━━━━━ TEXTE CHOISI

[CRITIQUE] Dark Star – Le gardien de la Carpenterie

Quand on pense aux films réalisés par John Carpenter, le premier qui nous vient en tête est souvent Halloween, cet homme marchant éternellement vers une destination où chaque personne croisant son chemin se retrouve arrachée de sa vie par un grand couteau de boucher. Ses yeux diaboliques et son visage, caché sous un masque en latex, représentent parfaitement la mort qui marche. Il y a aussi The Thing, film à huis clos glacial où la terreur mystique lovecraftienne et la folie macabre se croisent pour former un tout. Ce n’est pas dans ces lignes que vous aurez un avis sur ces films. Ici, je m’intéresse aux prémices de ce qu’est John Carpenter : Dark Star.

Dark Star est le nom donné à un vaisseau spatial ayant un seul but : détruire les planètes encombrantes de notre système solaire. 20 ans, c’est le nombre d’années durant lesquelles le lieutenant Doolittle, le sergent Pinback et les deux astronautes Boiler et Talby exercent ce métier d’abolition planétaire. Vingt années d’ennui, voguant aux confins de l’espace, où chaque tâche est répétitive. L’arrivée d’une tempête électromagnétique vient briser cette lassitude, elle cause un dérèglement du système d’armement. La vingtième bombe, s’apprêtant à exploser une énième planète va mettre en danger tout l’équipage.

© Splendor Films

Réalisé pour un budget de départ allant jusqu’à 6 000 $ (anecdote qui fera plaisir à tous les férus de statistiques), c’est dans les années 70 que Carpenter commence à tourner son film. Composé des acteurs et de l’équipe de tournage, tous bénévoles, on constate au premier regard que le film est produit avec les moyens du bord. Tout est recyclé, tiges métalliques et demi-bouts de polystyrène pour façonner un semblant de cockpit. Avec l’aide de Dan O’Bannon, Carpenter donne vie à son vaisseau et à son histoire loufoque. Pour la première fois, le duo crée une histoire où la dérision est mise en avant. Un équipage vu par les Terriens comme des dieux sauvant l’humanité. Ici dorment les prémices de ce que va être le mélange parfait du réalisateur, un soupçon de comique saupoudré d’horreur, une exploration dans les tréfonds de l’humanité et de ce que l’homme peut faire de pire (comme du meilleur). La tristesse des moments solitaires des personnages contraste avec ce que doit faire un équipage, rester soudé.

Un scénario assez bancal qui peine à avancer et qui donne rapidement un sentiment d’ennui partagé avec les personnages du film. Une histoire qui a été rallongée alors qu’au départ, c’était un court-métrage. Des moments qui sont souvent pris difficilement au sérieux, comme par exemple cet extraterrestre représenté par un subtil ballon de plage gonflé à l’hélium. Cependant, ce qui fait le charme de Dark Star, par-dessus tout, c’est le travail collectif, un film transpirant la passion pour la science-fiction. Certains penseraient voir le film comme une parodie vulgaire de 2001 : L’Odyssée de l’espace, voyant des parallèles entre la relation de HAL et de Bowman. Mais c’est bien plus que ça, derrière la parodie potache se cache un réel sens de la dramaturgie et du spleen, une comédie noire explorant différents thèmes, allant de la place de l’homme dans l’espace jusqu’à un sens poétique de la mélancolie et de la solitude.

━━━━━━━━━━
━━━━━ DONNÉES À ANALYSER

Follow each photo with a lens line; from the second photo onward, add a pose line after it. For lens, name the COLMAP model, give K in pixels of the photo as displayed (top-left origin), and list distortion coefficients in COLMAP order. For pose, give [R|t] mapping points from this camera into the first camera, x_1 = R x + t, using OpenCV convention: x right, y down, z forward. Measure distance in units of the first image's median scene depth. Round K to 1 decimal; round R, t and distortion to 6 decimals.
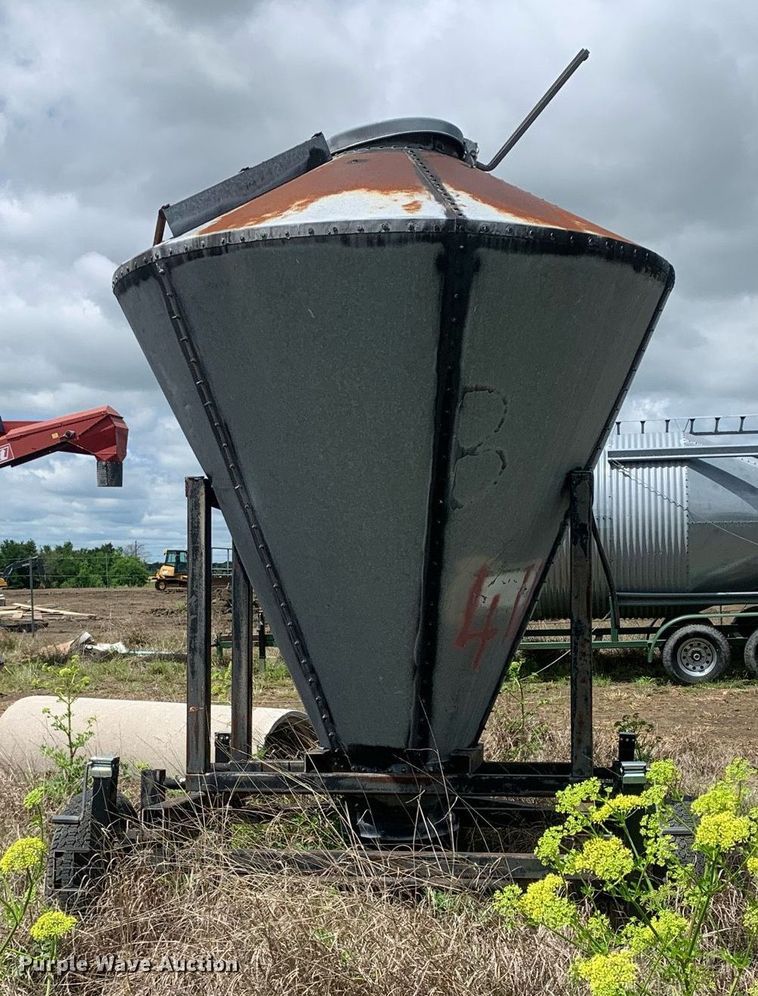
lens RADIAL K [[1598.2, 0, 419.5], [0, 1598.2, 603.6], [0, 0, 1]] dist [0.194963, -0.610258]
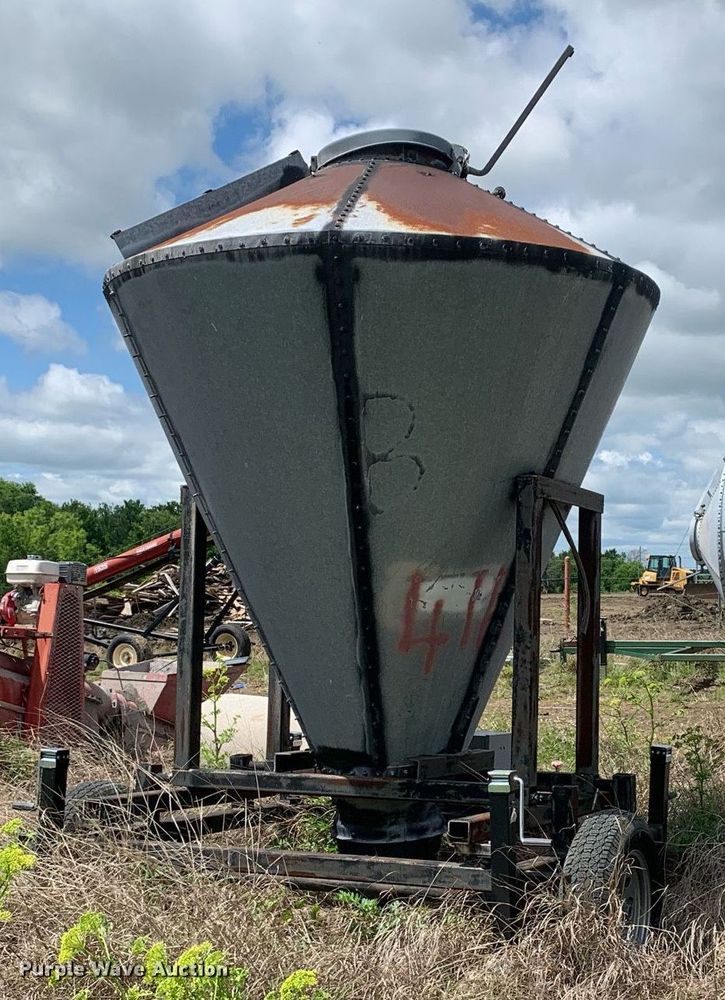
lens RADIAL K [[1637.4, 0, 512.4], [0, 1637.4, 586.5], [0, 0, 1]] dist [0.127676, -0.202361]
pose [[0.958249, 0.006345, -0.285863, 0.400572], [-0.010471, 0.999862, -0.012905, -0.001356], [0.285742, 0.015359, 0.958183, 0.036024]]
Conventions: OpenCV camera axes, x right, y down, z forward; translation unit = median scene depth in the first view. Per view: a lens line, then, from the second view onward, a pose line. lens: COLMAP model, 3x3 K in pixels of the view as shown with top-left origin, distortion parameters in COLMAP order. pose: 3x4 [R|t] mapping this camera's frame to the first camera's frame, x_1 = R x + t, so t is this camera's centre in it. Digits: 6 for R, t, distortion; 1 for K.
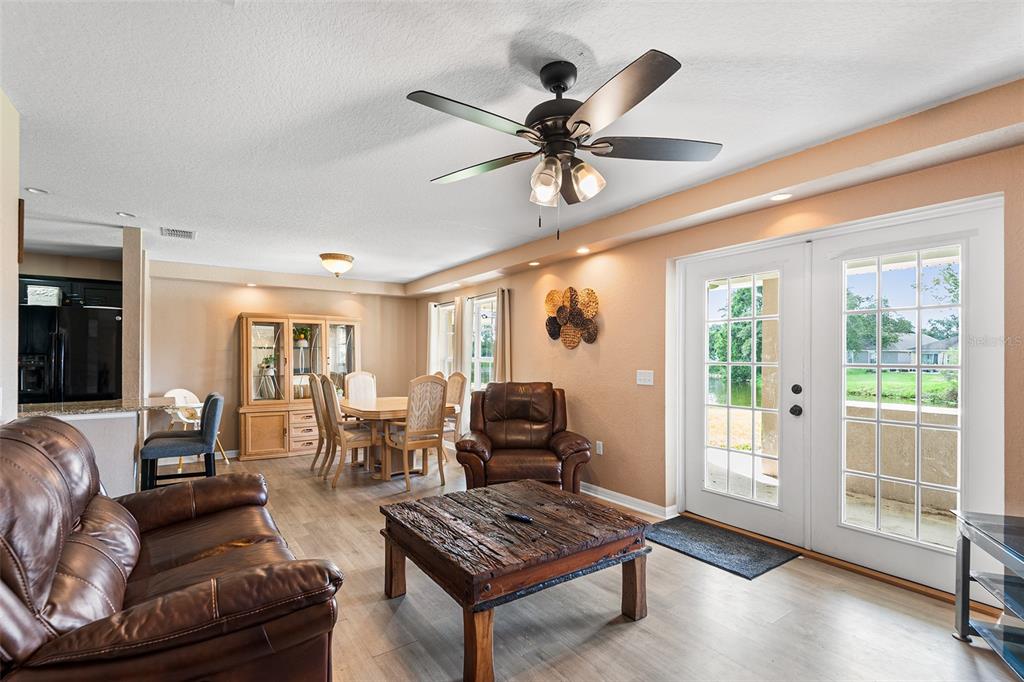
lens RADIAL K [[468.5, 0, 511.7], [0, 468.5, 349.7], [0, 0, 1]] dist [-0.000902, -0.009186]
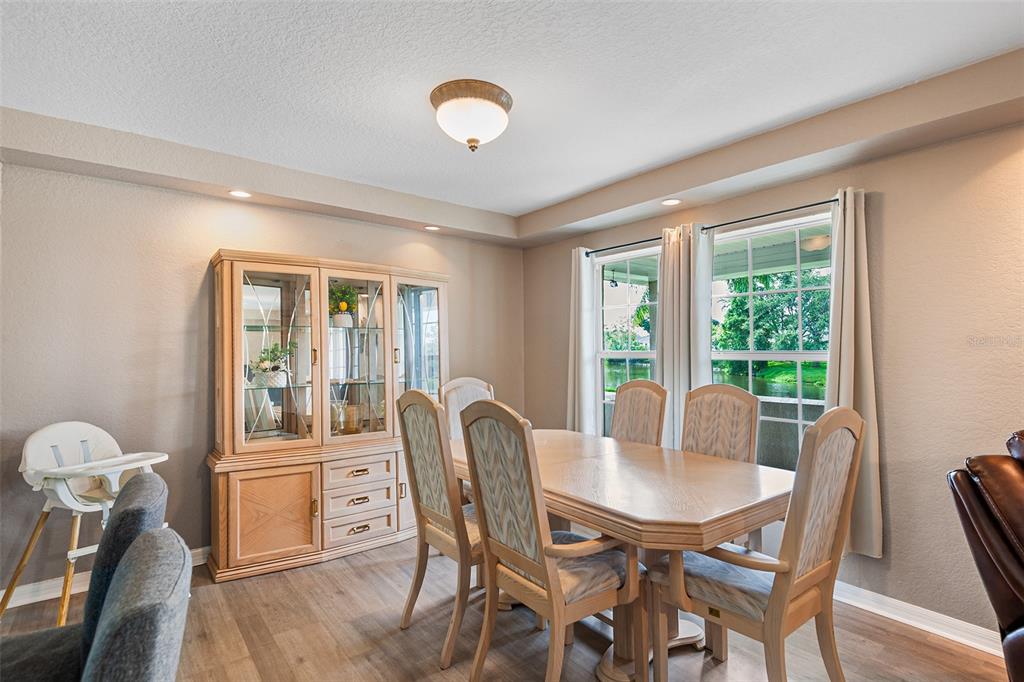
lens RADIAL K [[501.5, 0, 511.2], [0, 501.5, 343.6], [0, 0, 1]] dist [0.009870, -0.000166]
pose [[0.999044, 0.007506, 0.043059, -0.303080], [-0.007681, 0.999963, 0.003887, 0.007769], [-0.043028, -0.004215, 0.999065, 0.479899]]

━━━━━━━━━━

# TÂCHE À RÉALISER
Recopiez mot pour mot le passage de la critique de Dark Star qui va de « Dark Star est » à « danger tout l’équipage. ». Ce matériel a une autre provenance que le texte.

# ZONE DE RÉPONSE
Dark Star est le nom donné à un vaisseau spatial ayant un seul but : détruire les planètes encombrantes de notre système solaire. 20 ans, c’est le nombre d’années durant lesquelles le lieutenant Doolittle, le sergent Pinback et les deux astronautes Boiler et Talby exercent ce métier d’abolition planétaire. Vingt années d’ennui, voguant aux confins de l’espace, où chaque tâche est répétitive. L’arrivée d’une tempête électromagnétique vient briser cette lassitude, elle cause un dérèglement du système d’armement. La vingtième bombe, s’apprêtant à exploser une énième planète va mettre en danger tout l’équipage.